_Exercise A_
How would you put this sentence from the book review into French: "Nothing about this book is obvious."
_Exercise B_
Could you extend the review of The Iron Dragon's Daughter past its last sentence?

Review: Michael Swanwick – The Iron Dragon’s Daughter (1993)

9/10

Jane was taken as a young girl. A changeling. Now, going through puberty, she works in a hellish Dickensian factory alongside goblins, fays and trolls, run by corrupt elves, making black dragons of iron for the elves’ war effort. Her days are bleak and her future seems hopeless, until she comes across a discarded iron dragon at a junk yard. The dragon whispers to her secrets of high skies, freedom and dark hatred, and Jane agrees to fix him in exchange for an escape by air.

Michael Swanwick is one of those writers who, along with, say, John Crowley and M. John Harrison, pushes the boundaries of speculative fiction and quietly produces fiction a step removed from the main currents of genre, often leaving readers a bit flummoxed. And this book sure is a reaction again the entire history of fantasy.

The above description of the story sounds like a neat setup for a Young Adult adventure, cleverly using the fresh idea of a faerie cyberpunk setting (which is in itself unusual) for a tale of cutesy fantasy, personal growth and happy empowerment. But, to quote China Mieville, Swanwick “completely destroys the sentimental aspects of genre fiction”. Let’s step back into the real world for a moment. What happens often to kids with a horrible childhood? They develop psychological issues, maybe get an addiction, maybe get pregnant at the age of 16.

Nothing about this book is obvious. Nor is it escapism.

_Entries shown_
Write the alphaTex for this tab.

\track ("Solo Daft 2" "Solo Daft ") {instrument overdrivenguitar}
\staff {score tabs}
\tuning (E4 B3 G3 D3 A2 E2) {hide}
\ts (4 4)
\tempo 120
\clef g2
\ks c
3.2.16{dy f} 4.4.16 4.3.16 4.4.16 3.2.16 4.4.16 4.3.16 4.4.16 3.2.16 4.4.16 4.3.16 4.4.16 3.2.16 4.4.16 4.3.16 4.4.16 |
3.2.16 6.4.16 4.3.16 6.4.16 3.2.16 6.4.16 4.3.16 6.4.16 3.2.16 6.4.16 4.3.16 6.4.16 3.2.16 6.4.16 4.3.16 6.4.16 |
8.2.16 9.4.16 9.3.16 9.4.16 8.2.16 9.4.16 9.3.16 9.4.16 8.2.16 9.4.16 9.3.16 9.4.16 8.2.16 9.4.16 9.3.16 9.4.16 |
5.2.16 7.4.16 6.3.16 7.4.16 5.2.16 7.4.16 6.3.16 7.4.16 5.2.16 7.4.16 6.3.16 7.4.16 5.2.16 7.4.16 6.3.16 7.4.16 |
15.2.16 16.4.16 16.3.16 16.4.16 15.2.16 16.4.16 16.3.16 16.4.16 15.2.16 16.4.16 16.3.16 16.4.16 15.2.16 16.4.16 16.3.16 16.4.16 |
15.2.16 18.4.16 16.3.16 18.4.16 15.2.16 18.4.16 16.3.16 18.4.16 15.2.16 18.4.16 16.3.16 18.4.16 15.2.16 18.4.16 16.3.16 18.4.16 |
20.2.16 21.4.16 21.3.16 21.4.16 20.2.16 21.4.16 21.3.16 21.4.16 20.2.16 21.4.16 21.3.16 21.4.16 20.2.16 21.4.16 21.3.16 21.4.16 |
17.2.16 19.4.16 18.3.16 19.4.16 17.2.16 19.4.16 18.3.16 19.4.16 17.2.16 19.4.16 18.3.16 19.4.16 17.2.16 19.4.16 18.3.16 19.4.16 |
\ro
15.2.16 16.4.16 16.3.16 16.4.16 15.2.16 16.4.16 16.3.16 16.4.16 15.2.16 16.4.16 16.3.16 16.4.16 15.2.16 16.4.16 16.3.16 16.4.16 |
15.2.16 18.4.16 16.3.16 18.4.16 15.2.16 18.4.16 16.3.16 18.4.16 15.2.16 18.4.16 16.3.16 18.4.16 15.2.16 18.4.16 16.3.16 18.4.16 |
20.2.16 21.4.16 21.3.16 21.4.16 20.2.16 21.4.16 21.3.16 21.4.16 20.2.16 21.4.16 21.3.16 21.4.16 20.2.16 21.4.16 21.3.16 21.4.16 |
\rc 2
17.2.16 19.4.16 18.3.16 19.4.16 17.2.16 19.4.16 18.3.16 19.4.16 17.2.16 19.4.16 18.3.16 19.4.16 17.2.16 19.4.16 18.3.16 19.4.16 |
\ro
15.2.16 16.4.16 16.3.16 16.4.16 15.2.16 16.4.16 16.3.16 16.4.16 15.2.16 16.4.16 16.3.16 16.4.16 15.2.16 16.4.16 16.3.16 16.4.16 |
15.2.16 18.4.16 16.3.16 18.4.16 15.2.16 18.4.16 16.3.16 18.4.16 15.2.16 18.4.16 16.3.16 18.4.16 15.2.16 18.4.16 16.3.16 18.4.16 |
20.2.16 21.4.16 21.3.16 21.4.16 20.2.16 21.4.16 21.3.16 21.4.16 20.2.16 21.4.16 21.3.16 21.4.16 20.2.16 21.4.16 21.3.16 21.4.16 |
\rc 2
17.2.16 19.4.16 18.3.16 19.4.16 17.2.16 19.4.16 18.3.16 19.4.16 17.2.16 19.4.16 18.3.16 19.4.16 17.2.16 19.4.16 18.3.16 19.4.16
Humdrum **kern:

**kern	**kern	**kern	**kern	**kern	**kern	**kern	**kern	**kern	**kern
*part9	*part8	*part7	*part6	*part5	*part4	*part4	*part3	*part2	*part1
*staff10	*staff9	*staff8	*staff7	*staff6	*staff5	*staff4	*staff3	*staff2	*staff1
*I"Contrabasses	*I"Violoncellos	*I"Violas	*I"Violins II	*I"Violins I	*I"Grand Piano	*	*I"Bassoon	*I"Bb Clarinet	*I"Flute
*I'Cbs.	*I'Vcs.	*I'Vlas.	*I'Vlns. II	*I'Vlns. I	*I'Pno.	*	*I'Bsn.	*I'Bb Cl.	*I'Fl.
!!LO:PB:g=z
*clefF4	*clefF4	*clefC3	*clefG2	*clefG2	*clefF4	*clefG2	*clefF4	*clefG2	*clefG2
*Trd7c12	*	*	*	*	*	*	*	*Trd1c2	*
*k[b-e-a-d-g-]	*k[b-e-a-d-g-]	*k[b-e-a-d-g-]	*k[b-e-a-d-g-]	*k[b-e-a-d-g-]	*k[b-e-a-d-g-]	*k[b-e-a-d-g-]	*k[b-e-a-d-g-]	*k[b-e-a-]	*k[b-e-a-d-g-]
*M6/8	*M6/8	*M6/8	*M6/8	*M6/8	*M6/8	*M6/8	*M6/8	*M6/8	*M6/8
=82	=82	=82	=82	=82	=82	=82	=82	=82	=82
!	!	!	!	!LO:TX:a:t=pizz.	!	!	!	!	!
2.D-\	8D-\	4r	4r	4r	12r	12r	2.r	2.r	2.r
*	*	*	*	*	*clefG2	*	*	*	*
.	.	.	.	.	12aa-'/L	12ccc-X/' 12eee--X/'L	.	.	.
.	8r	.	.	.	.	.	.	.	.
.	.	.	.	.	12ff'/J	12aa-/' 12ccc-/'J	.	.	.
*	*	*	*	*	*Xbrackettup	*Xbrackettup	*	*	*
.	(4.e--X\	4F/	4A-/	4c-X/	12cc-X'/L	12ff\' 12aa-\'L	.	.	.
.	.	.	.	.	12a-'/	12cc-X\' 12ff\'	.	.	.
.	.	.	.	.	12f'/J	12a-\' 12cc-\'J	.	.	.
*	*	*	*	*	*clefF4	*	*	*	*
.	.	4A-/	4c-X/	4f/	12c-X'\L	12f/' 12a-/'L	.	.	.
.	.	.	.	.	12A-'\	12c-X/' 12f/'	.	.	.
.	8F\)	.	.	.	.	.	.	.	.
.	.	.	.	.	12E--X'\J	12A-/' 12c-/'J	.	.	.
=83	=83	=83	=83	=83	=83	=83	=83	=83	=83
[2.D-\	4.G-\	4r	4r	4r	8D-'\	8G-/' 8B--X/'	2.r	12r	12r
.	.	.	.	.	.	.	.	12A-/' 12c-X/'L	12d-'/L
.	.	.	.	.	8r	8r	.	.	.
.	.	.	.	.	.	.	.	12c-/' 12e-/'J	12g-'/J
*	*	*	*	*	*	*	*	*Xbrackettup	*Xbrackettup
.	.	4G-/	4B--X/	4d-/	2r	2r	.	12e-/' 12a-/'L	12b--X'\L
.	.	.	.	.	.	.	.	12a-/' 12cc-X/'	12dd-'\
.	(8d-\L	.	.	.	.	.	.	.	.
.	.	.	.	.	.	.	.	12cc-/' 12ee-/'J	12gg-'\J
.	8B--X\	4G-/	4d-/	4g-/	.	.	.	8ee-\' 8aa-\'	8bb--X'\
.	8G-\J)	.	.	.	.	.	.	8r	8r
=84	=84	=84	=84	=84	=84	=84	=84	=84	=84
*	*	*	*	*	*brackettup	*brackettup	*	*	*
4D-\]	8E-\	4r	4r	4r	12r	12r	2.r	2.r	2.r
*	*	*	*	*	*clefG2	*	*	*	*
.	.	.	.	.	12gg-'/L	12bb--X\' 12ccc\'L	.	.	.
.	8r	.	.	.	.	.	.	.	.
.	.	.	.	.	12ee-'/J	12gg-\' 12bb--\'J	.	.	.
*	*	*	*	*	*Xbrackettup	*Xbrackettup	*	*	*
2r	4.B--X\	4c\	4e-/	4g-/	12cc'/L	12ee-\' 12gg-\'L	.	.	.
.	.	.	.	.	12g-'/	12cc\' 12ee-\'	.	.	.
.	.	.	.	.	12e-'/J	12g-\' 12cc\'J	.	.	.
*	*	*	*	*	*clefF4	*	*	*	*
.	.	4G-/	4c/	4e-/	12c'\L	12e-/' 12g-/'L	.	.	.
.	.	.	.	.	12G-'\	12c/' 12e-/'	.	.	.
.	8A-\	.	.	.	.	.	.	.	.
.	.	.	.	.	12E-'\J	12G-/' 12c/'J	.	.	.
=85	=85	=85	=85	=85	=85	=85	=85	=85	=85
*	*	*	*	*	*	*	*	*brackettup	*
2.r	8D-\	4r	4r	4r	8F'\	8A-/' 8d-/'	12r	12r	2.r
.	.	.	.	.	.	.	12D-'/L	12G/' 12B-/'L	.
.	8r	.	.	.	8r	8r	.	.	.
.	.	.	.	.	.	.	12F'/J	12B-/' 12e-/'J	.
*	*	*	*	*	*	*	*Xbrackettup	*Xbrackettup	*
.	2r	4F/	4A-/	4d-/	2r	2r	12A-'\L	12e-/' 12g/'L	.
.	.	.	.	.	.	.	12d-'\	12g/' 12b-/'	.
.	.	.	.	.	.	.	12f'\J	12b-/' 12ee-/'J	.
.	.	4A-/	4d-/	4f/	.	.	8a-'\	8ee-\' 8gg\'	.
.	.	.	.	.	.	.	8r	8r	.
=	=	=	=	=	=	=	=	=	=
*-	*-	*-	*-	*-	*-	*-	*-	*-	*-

_Written response A_
Rien dans ce livre n'est évident.

_Written response B_
There are sudden and dramatic shifts in setting throughout the book, but even in the first chapters in the factory, hints are strewn about of things to come. A somewhat disturbing focus on Jane’s as yet unexplored sexuality and first menstruation, a fay having a fever dream about Pepsi and Lucky Strikes, the iron dragon infesting her mind with hallucinations, in effect corrupting her for its own goals. The dragon is some amalgamation of the shrewd dragons of the fantasy of yore combined with the inhuman AIs of science fiction. It feels like a natural marriage.

And don’t even think about popular tropes such as fate, or immediate redemption after a quick lesson learned in an easily grasped hero’s journey. Jane’s story is one of repeated bad decisions, some involving kleptomania, emotional manipulation, gratuitous drug use and tantric sex magic. Then again, this twisted faerie world deals her such a bad hand that she is merely trying to survive. It is like an anti-fantasy, closer to the drama-porn of mainstream literature. But anti-fantasy or not, Swanwick is still a giant of the imagination and conjures a constantly fascinating fantasy world.

Jane, not being a hero of a fairytale, is confronted with the price tags of trying to get ahead in the world. Is it worth it to lie and betray people versus slavery? It is ok to live a full life when a loved one chooses to pay the price for it? When will a lack of principles come around to bite you in the ass? It is a möbius loop of a coming-of-age story in which the same struggles appear in different settings.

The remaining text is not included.